**WORK TASK**
Write out the entries below exactly as they stand. Skip every image.

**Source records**
== Segment start ==

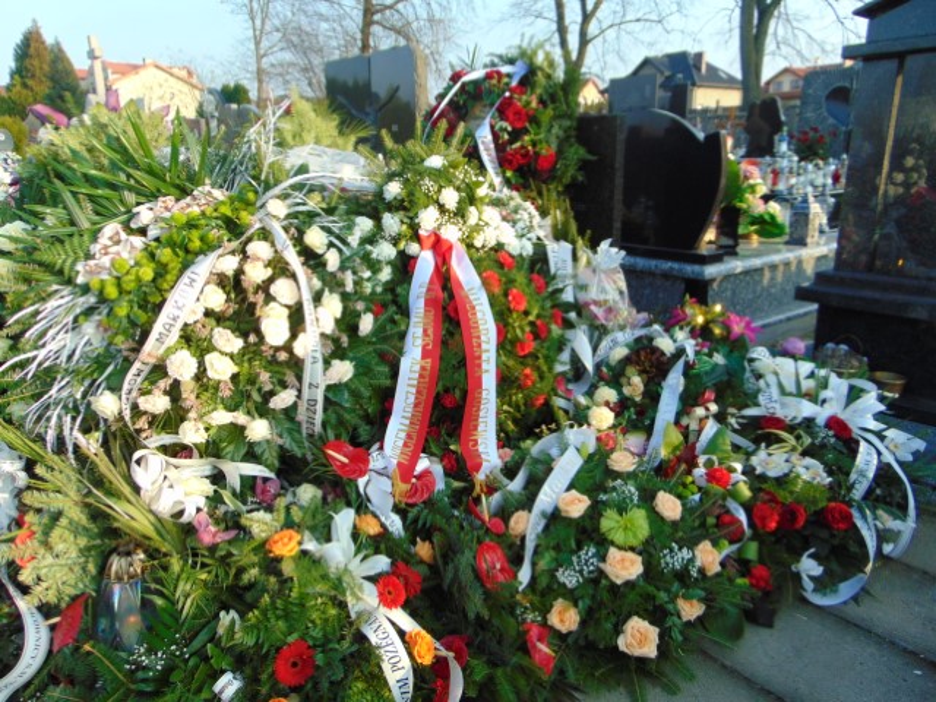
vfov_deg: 54.9
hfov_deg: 69.4
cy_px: 351
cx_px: 468
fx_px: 676
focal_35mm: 25
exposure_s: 1/320
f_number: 3
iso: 80
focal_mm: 4.5
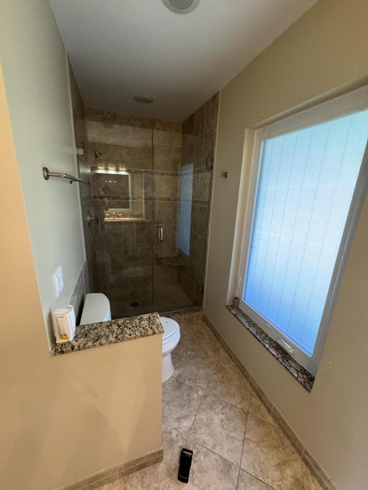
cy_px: 245
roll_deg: -1.8
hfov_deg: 85.7
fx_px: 198
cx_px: 184
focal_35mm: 14
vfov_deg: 102.1
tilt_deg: -13.9
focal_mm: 2.22
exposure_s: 1/60
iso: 500
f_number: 2.2
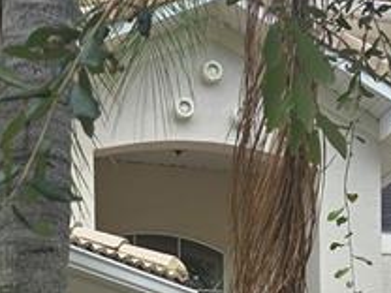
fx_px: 1276
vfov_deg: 12.5
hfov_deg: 17.4
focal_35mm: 113
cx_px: 269
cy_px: 434
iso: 80
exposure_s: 1/2397
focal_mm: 5.4
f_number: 1.8
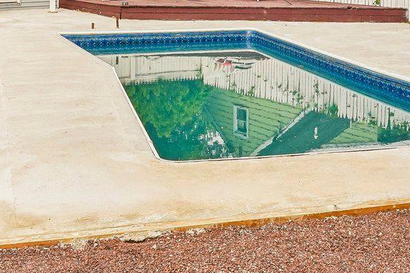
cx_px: 188
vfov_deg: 19.4
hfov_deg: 30.4
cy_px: -49
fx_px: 755
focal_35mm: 66
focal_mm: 17.6
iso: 500
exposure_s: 1/1250
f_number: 8
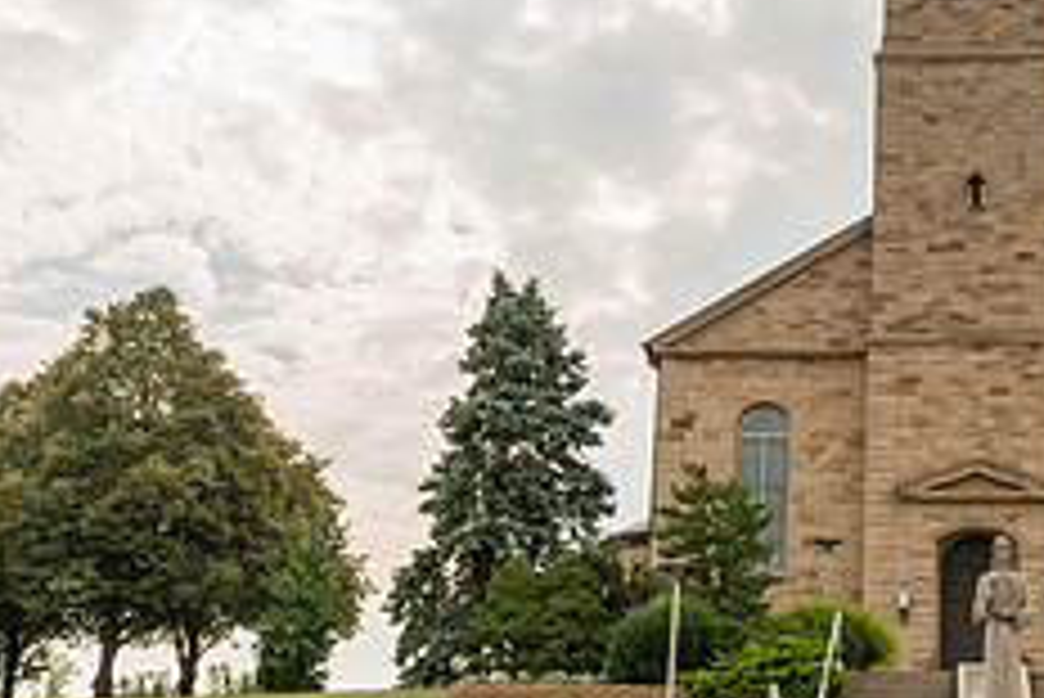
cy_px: 259
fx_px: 1741
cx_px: 896
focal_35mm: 60
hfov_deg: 32.1
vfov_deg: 22.6
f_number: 10
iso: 100
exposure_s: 1/160
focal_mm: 24
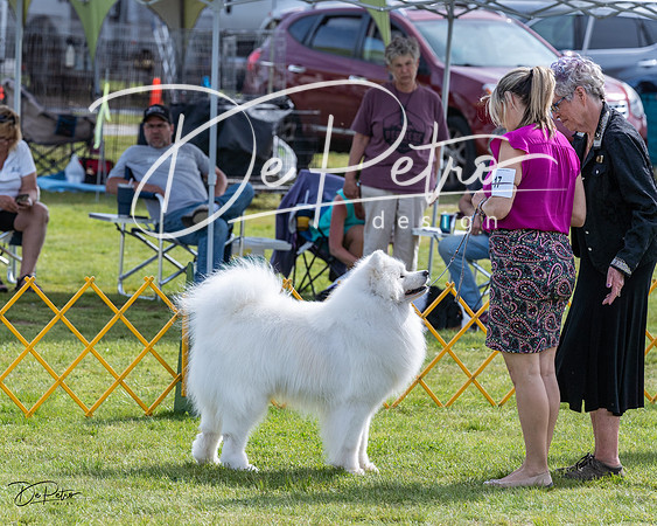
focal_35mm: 228
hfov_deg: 8.5
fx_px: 4424
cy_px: 229
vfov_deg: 6.8
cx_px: 278
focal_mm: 179
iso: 320
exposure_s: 1/1250
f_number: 5.6
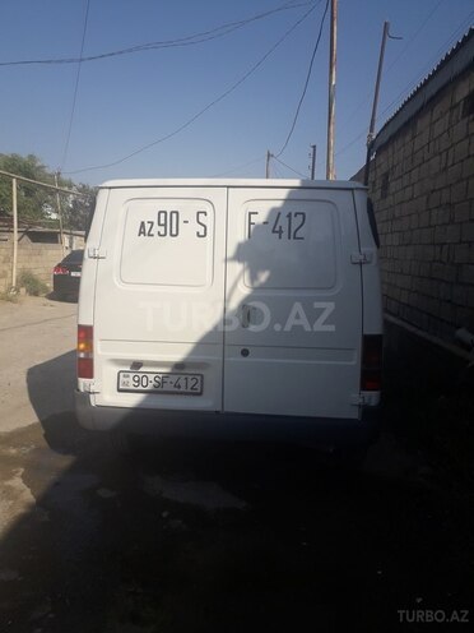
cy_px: 316
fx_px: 493
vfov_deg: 65.3
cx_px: 237
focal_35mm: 27
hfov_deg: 51.4
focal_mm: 3.6
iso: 40
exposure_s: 1/2469
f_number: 1.9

== Segment end ==

**TASK RESPONSE**
vfov_deg: 54.9
hfov_deg: 69.4
cy_px: 351
cx_px: 468
fx_px: 676
focal_35mm: 25
exposure_s: 1/320
f_number: 3
iso: 80
focal_mm: 4.5
cy_px: 245
roll_deg: -1.8
hfov_deg: 85.7
fx_px: 198
cx_px: 184
focal_35mm: 14
vfov_deg: 102.1
tilt_deg: -13.9
focal_mm: 2.22
exposure_s: 1/60
iso: 500
f_number: 2.2
fx_px: 1276
vfov_deg: 12.5
hfov_deg: 17.4
focal_35mm: 113
cx_px: 269
cy_px: 434
iso: 80
exposure_s: 1/2397
focal_mm: 5.4
f_number: 1.8
cx_px: 188
vfov_deg: 19.4
hfov_deg: 30.4
cy_px: -49
fx_px: 755
focal_35mm: 66
focal_mm: 17.6
iso: 500
exposure_s: 1/1250
f_number: 8
cy_px: 259
fx_px: 1741
cx_px: 896
focal_35mm: 60
hfov_deg: 32.1
vfov_deg: 22.6
f_number: 10
iso: 100
exposure_s: 1/160
focal_mm: 24
focal_35mm: 228
hfov_deg: 8.5
fx_px: 4424
cy_px: 229
vfov_deg: 6.8
cx_px: 278
focal_mm: 179
iso: 320
exposure_s: 1/1250
f_number: 5.6
cy_px: 316
fx_px: 493
vfov_deg: 65.3
cx_px: 237
focal_35mm: 27
hfov_deg: 51.4
focal_mm: 3.6
iso: 40
exposure_s: 1/2469
f_number: 1.9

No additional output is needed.